→ **About this task**:
Among the records that follow, find the line with "<source format=gto>" and the line with "X2709Y336D01*". Set down those lines and all lines between them exactly, without adding anything.

→ **Given information**:
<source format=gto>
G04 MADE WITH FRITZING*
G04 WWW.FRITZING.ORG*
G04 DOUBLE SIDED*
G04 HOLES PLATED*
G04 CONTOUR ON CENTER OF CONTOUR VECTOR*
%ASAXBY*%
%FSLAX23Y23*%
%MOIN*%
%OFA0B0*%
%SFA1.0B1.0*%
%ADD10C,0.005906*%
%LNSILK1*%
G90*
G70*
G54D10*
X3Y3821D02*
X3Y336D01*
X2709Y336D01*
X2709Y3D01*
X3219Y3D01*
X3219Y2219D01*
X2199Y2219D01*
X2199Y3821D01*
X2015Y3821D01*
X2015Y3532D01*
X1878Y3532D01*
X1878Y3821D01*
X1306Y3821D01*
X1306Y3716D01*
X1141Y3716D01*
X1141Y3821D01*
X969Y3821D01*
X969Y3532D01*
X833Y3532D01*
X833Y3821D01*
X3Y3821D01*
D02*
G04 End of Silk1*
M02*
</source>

* * *

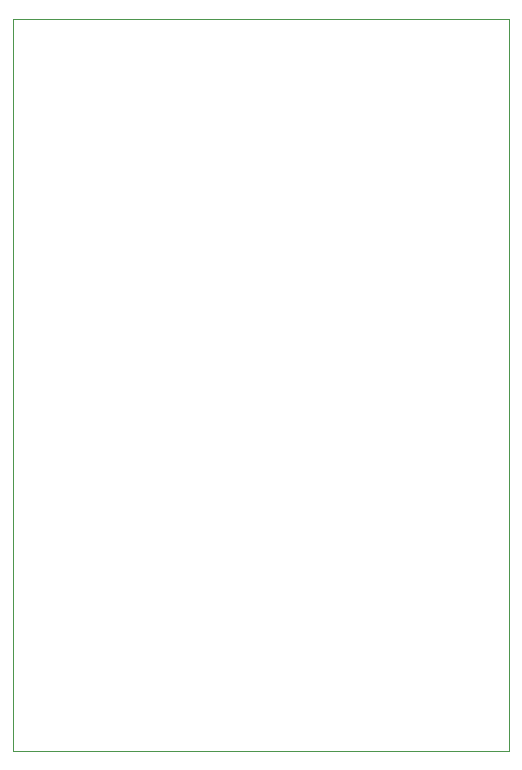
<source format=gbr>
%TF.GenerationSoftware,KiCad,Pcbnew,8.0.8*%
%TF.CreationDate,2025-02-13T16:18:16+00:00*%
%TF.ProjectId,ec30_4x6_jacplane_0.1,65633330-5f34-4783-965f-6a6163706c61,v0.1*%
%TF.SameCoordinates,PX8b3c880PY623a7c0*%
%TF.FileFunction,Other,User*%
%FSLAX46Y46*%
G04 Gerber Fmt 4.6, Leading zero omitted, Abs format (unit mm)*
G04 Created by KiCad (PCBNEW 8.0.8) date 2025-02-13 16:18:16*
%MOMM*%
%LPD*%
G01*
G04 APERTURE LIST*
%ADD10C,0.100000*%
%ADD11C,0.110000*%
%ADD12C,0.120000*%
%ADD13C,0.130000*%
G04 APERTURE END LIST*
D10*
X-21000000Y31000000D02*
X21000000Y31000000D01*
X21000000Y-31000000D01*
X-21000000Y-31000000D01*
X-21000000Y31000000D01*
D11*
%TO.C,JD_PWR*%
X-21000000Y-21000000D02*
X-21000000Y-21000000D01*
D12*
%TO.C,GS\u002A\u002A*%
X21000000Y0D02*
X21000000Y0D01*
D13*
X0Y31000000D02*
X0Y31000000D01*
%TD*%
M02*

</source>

→ **Written response**:
<source format=gto>
G04 MADE WITH FRITZING*
G04 WWW.FRITZING.ORG*
G04 DOUBLE SIDED*
G04 HOLES PLATED*
G04 CONTOUR ON CENTER OF CONTOUR VECTOR*
%ASAXBY*%
%FSLAX23Y23*%
%MOIN*%
%OFA0B0*%
%SFA1.0B1.0*%
%ADD10C,0.005906*%
%LNSILK1*%
G90*
G70*
G54D10*
X3Y3821D02*
X3Y336D01*
X2709Y336D01*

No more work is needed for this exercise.